Setting either DynamicParameters or NestedQueries to nonzero values allows SQL Server to send queries requiring this syntax to the OLE DB provider for remote query execution. These two options should be set only if the provider supports their syntax.
Linked Server Options
Several options for managing distributed queries are available at the linked server level through sp_serveroption. The server level options (in contrast to provider level options) only affect the behavior against the specified linked server.
The following table describes the various linked server options.
|Linked server options||Description|
|use remote collation||If set to true, SQL Server will use the collation information of character columns from the linked server. If the linked server is an instance of SQL Server, then the collation information is derived automatically from the SQL Server OLE-DB provider interface. If the linked server is not an instance of SQL Server, then SQL Server will use the collation set in the collation name option.
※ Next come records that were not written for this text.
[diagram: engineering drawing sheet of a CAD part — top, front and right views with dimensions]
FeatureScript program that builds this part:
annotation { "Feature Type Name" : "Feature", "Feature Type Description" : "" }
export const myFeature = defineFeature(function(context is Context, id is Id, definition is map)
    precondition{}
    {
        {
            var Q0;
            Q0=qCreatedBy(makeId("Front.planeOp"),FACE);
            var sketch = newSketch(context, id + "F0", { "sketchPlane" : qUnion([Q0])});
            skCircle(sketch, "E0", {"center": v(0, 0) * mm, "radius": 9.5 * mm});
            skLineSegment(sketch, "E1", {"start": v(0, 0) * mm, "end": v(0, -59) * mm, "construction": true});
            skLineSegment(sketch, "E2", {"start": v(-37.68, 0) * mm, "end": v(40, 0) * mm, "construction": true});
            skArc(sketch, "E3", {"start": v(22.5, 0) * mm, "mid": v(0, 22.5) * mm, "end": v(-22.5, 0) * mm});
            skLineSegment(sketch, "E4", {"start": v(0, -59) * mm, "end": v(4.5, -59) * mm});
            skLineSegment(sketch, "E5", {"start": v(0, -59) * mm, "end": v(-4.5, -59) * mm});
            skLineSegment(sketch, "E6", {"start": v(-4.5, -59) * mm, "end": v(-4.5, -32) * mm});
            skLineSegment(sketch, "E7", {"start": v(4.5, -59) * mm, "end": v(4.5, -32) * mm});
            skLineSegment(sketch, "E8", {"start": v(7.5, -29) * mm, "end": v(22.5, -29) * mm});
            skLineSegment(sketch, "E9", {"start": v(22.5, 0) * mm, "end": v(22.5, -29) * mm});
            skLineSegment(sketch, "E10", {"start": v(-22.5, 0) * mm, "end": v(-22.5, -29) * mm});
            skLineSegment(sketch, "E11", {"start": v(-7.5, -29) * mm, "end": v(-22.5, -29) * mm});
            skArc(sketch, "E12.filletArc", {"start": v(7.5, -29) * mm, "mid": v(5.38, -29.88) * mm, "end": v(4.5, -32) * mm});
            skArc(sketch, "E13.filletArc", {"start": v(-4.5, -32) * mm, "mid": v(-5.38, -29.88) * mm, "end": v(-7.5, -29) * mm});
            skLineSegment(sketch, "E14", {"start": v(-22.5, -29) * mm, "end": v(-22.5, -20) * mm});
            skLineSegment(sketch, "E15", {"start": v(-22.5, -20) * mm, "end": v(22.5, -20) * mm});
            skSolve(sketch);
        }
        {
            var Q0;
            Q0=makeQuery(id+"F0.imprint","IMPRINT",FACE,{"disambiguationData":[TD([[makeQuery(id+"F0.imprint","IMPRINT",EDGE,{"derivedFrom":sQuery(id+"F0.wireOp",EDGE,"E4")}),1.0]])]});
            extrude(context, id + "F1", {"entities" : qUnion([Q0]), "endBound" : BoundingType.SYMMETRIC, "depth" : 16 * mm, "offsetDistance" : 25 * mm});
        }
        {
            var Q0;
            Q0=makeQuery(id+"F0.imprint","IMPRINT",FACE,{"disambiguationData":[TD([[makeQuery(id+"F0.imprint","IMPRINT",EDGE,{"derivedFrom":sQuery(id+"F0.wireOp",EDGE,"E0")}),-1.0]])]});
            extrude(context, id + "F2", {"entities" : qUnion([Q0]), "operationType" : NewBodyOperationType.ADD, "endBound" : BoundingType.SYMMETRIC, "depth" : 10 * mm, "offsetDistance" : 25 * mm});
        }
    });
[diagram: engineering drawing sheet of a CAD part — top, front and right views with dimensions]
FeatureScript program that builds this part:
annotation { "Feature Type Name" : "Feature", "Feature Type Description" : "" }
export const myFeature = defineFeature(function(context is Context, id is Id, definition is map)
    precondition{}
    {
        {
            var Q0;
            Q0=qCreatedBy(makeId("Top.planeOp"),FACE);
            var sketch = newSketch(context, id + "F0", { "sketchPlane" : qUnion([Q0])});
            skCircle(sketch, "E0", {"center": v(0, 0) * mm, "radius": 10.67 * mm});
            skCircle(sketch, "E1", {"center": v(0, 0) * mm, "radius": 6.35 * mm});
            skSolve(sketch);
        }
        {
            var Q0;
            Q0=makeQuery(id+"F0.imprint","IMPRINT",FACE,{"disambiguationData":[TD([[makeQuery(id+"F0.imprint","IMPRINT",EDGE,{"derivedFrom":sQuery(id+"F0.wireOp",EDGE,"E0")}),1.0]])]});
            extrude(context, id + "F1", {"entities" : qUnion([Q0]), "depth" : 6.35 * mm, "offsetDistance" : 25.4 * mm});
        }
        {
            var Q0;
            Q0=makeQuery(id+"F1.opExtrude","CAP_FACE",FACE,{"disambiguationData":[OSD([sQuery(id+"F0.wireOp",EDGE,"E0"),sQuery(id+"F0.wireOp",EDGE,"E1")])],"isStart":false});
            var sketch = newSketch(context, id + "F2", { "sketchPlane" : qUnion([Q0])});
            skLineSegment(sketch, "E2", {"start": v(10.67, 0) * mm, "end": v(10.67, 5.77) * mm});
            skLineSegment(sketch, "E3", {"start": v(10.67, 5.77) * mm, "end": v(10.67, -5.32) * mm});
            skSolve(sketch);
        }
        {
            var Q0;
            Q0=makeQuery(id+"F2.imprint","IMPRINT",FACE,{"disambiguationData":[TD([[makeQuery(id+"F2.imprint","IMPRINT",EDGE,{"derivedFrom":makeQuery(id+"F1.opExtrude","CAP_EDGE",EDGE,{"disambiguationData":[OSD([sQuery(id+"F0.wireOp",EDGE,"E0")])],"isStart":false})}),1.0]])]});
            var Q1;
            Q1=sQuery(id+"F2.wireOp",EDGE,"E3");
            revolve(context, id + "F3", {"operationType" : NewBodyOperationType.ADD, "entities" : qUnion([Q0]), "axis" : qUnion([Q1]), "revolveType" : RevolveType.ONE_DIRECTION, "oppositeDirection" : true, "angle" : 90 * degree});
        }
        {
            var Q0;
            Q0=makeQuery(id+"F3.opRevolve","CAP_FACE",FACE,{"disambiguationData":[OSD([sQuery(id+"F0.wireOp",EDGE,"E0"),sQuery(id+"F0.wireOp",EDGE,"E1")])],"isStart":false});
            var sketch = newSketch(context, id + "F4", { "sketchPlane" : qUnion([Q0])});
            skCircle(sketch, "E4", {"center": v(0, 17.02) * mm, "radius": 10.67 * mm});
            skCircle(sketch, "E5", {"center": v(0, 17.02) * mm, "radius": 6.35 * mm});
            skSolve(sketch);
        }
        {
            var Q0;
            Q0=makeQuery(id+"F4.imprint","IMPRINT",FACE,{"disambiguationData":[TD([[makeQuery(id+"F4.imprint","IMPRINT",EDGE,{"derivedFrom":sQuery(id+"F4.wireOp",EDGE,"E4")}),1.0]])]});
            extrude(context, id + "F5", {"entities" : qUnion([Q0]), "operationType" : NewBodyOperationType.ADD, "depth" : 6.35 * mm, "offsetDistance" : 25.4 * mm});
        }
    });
If set to false, SQL Server will interpret character data from the specified linked server in the default collation of the instance of a local SQL Server.
|collation name||This specifies the collation to be used for character data from the linked server if use remote collation is set to true. This option is ignored if use remote collation is set to false, or if the linked server is an instance of SQL Server.|
|connection timeout||This specifies the time-out value (in seconds) to be used when SQL Server attempts to make a connection to the linked server. If this option is not set, the current value set for the global configuration option remote login timeout is used as the default.|
|lazy schema validation||If this option is set to false (the default value), SQL Server checks for schema changes that have occurred since compilation in remote tables. This occurs before query execution begins. If there is a change in the schema, SQL Server recompiles the query with the new schema.
If this option is set to true, the checking of the schema of remote tables is delayed until execution. This can cause a distributed query to fail with an error, if the schema of a remote table has changed between the time the query was compiled and executed.
You may want to set this option to true when distributed, partitioned views are being used against a linked SQL Server. A given table participating in the partitioned view may not be actually used in a given execution of a query against the view, so deferring the schema validation can be useful to improve performance.